En Italie la statuaire demeura plus sobre, dans son naturalisme, des inflexions prétentieuses qui furent plus généralement de mode chez nous au XIVe siècle. Elle n'en fut pourtant pas exempte dans quelques crucifix et dans beaucoup de madones; et en cela même on peut voir l'influence d'une impression naturaliste fort distincte de l'impulsion venue, par Nicolas de Pise, principalement de l'antique, bien que ces deux tendances agissent simultanément pour écarter l'art chrétien des errements, devenus archaïques, qui l'avaient caractérisé dans les âges précédents. Enfin, l'esprit d'innovation avait germé de toutes parts et sous toutes les formes : sous couleur de progrès, quant aux conditions de vie, de vérité, dans l'imitation de la nature ; mais, généralement, au xiv« siècle, on constaterait un déclin dans l'esthétique de l'art, quant à l'élévation des idées et même eu égard à l'abandon graduel des moyens les plus propres à les rendre avec force.

Vierge prise sur un triptyque d'ivoire (XIVe siècle).
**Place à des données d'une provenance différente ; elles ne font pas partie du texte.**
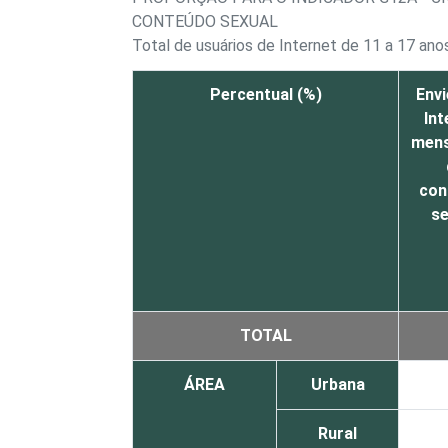
CONTEÚDO SEXUAL
Total de usuários de Internet de 11 a 17 ano
Percentual (%)
Envi
Int
men
con
se
TOTAL
ÁREA
Urbana
Rural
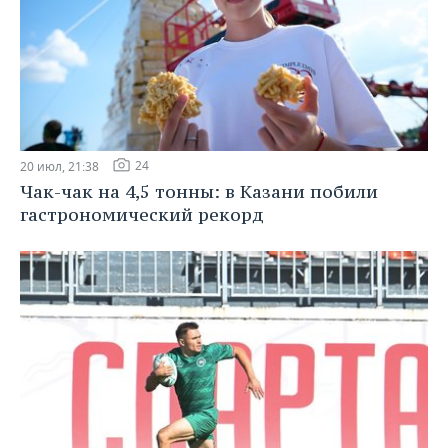
24
20 июл, 21:38
Чак-чак на 4,5 тонны: в Казани побили
гастрономический рекорд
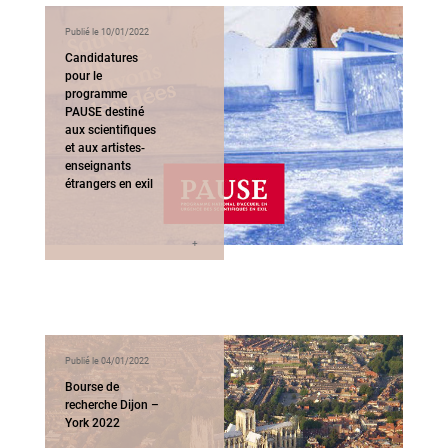
Publié le 10/01/2022
Candidatures
pour le
programme
PAUSE destiné
aux scientifiques
et aux artistes-
enseignants
étrangers en exil
Publié le 04/01/2022
Bourse de
recherche Dijon –
York 2022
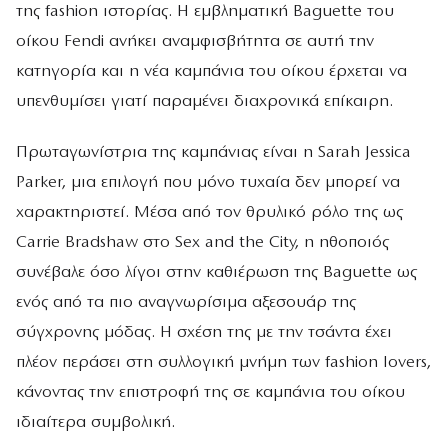
της fashion ιστορίας. Η εμβληματική Baguette του
οίκου Fendi ανήκει αναμφισβήτητα σε αυτή την
κατηγορία και η νέα καμπάνια του οίκου έρχεται να
υπενθυμίσει γιατί παραμένει διαχρονικά επίκαιρη.
Πρωταγωνίστρια της καμπάνιας είναι η Sarah Jessica
Parker, μια επιλογή που μόνο τυχαία δεν μπορεί να
χαρακτηριστεί. Μέσα από τον θρυλικό ρόλο της ως
Carrie Bradshaw στο Sex and the City, η ηθοποιός
συνέβαλε όσο λίγοι στην καθιέρωση της Baguette ως
ενός από τα πιο αναγνωρίσιμα αξεσουάρ της
σύγχρονης μόδας. Η σχέση της με την τσάντα έχει
πλέον περάσει στη συλλογική μνήμη των fashion lovers,
κάνοντας την επιστροφή της σε καμπάνια του οίκου
ιδιαίτερα συμβολική.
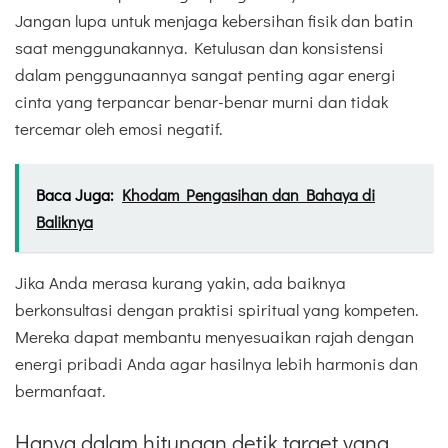
Jangan lupa untuk menjaga kebersihan fisik dan batin
saat menggunakannya. Ketulusan dan konsistensi
dalam penggunaannya sangat penting agar energi
cinta yang terpancar benar-benar murni dan tidak
tercemar oleh emosi negatif.
Baca Juga:
Khodam Pengasihan dan Bahaya di
Baliknya
Jika Anda merasa kurang yakin, ada baiknya
berkonsultasi dengan praktisi spiritual yang kompeten.
Mereka dapat membantu menyesuaikan rajah dengan
energi pribadi Anda agar hasilnya lebih harmonis dan
bermanfaat.
Hanya dalam hitungan detik target yang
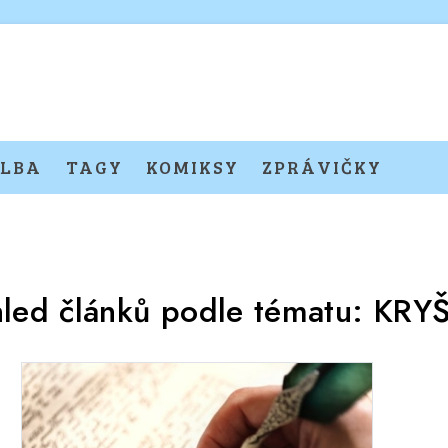
LBA
TAGY
KOMIKSY
ZPRÁVIČKY
hled článků podle tématu:
KRY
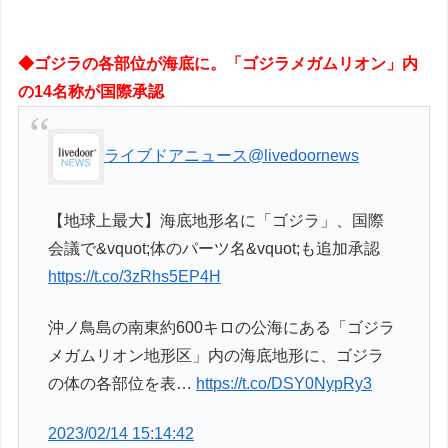
◆ゴジラの各部位が海底に。「ゴジラメガムリオン」内
の14名称が国際承認
ライブドアニュース
@livedoornews
【地球上最大】海底地形名に「ゴジラ」、国際
会議で&vquot;体のパーツ名&vquot;も追加承認
https://t.co/3zRhs5EP4H
沖ノ鳥島の南東約600キロの公海にある「ゴジラ
メガムリオン地形区」内の海底地形に、ゴジラ
の体の各部位を表…
https://t.co/DSY0NypRy3
2023/02/14 15:14:42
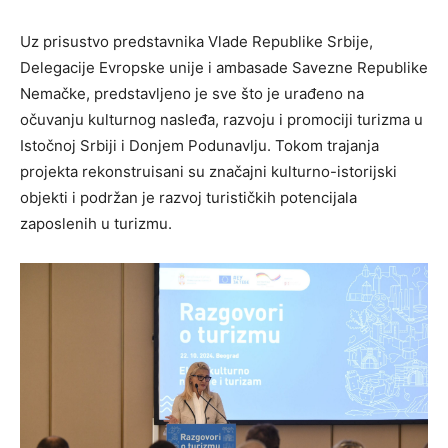
Uz prisustvo predstavnika Vlade Republike Srbije,
Delegacije Evropske unije i ambasade Savezne Republike
Nemačke, predstavljeno je sve što je urađeno na
očuvanju kulturnog nasleđa, razvoju i promociji turizma u
Istočnoj Srbiji i Donjem Podunavlju. Tokom trajanja
projekta rekonstruisani su značajni kulturno-istorijski
objekti i podržan je razvoj turističkih potencijala
zaposlenih u turizmu.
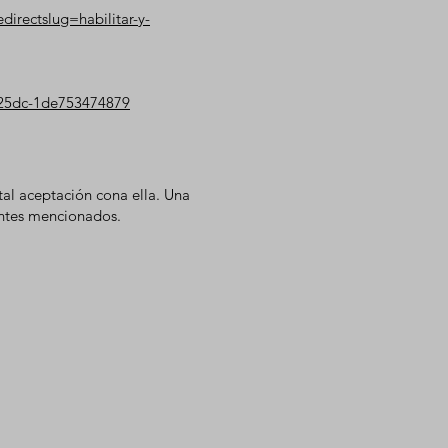
edirectslug=habilitar-y-
a-25dc-1de753474879
tal aceptación con
a ella. Una
antes mencionados.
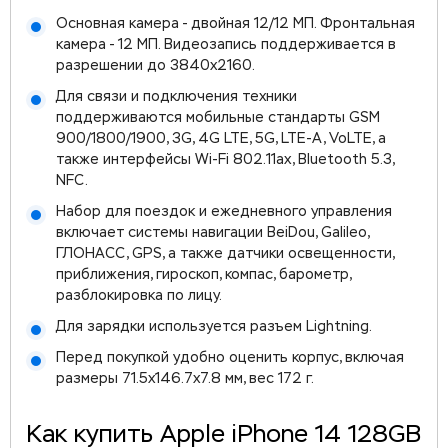
Основная камера - двойная 12/12 МП. Фронтальная
камера - 12 МП. Видеозапись поддерживается в
разрешении до 3840x2160.
Для связи и подключения техники
поддерживаются мобильные стандарты GSM
900/1800/1900, 3G, 4G LTE, 5G, LTE-A, VoLTE, а
также интерфейсы Wi-Fi 802.11ax, Bluetooth 5.3,
NFC.
Набор для поездок и ежедневного управления
включает системы навигации BeiDou, Galileo,
ГЛОНАСС, GPS, а также датчики освещенности,
приближения, гироскоп, компас, барометр,
разблокировка по лицу.
Для зарядки используется разъем Lightning.
Перед покупкой удобно оценить корпус, включая
размеры 71.5x146.7x7.8 мм, вес 172 г.
Как купить Apple iPhone 14 128GB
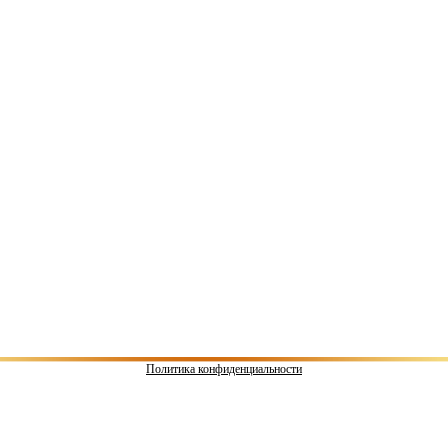
Политика конфиденциальности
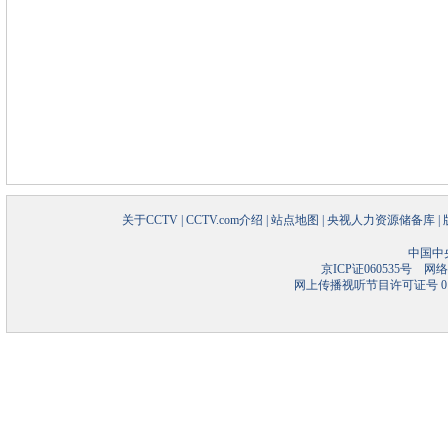
关于CCTV
|
CCTV.com介绍
|
站点地图
|
央视人力资源储备库
|
中国中
京ICP证060535号
网络文
网上传播视听节目许可证号 01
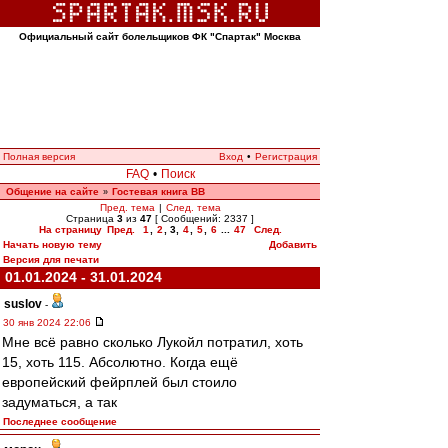
Официальный сайт болельщиков ФК "Спартак" Москва
Полная версия
Вход
•
Регистрация
FAQ
•
Поиск
Общение на сайте
Гостевая книга ВВ
»
Пред. тема
|
След. тема
Страница
3
из
47
[ Сообщений: 2337 ]
На страницу
Пред.
1
,
2
,
3
,
4
,
5
,
6
...
47
След.
Начать новую тему
Добавить
Версия для печати
01.01.2024 - 31.01.2024
suslov
-
30 янв 2024 22:06
Мне всё равно сколько Лукойл потратил, хоть
15, хоть 115. Абсолютно. Когда ещё
европейский фейрплей был стоило
задуматься, а так
Последнее сообщение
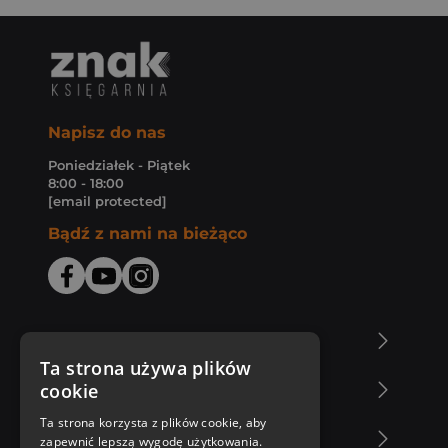
Napisz do nas
Poniedziałek - Piątek
8:00 - 18:00
[email protected]
Bądź z nami na bieżąco
O Księgarni Znak
Ta strona używa plików
cookie
Zakupy u nas
Ta strona korzysta z plików cookie, aby
Nasza oferta
zapewnić lepszą wygodę użytkowania.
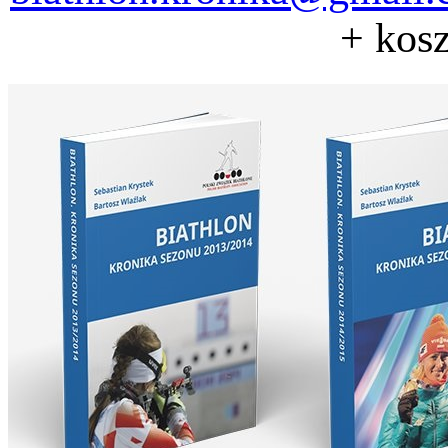
+ kosz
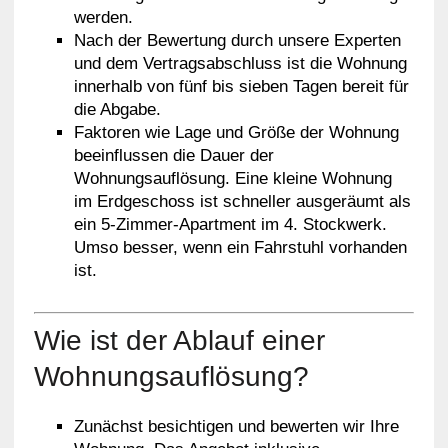
werden.
Nach der Bewertung durch unsere Experten
und dem Vertragsabschluss ist die Wohnung
innerhalb von fünf bis sieben Tagen bereit für
die Abgabe.
Faktoren wie Lage und Größe der Wohnung
beeinflussen die Dauer der
Wohnungsauflösung. Eine kleine Wohnung
im Erdgeschoss ist schneller ausgeräumt als
ein 5-Zimmer-Apartment im 4. Stockwerk.
Umso besser, wenn ein Fahrstuhl vorhanden
ist.
Wie ist der Ablauf einer
Wohnungsauflösung?
Zunächst besichtigen und bewerten wir Ihre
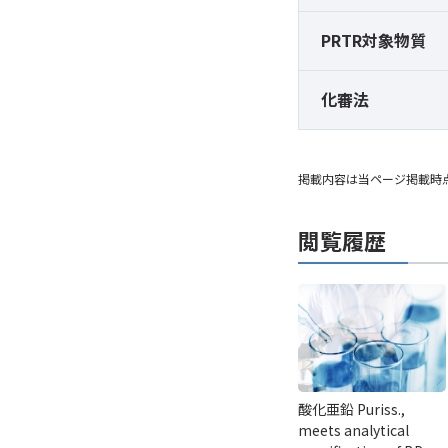
PRTR対象物質
化審法
掲載内容は当ページ掲載時
閲覧履歴
酸化亜鉛 Puriss.,
meets analytical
Telle était cependant encore dans les âmes l'intensité de la pensée chrétienne, que l'écarter des voies où jusque-là elle s'était frayé un passage, c'était la convier à s'élancer avec non moins de vigueur en quelque direction nouvelle. L'art chrétien, en effet, était appelé à s'élever aussi haut dans la voie des sentiments affectueux qu'il avait montré d'élévation dans l'expression des idées.

 

[1] Labarte, Arts industriels, pl. XVII.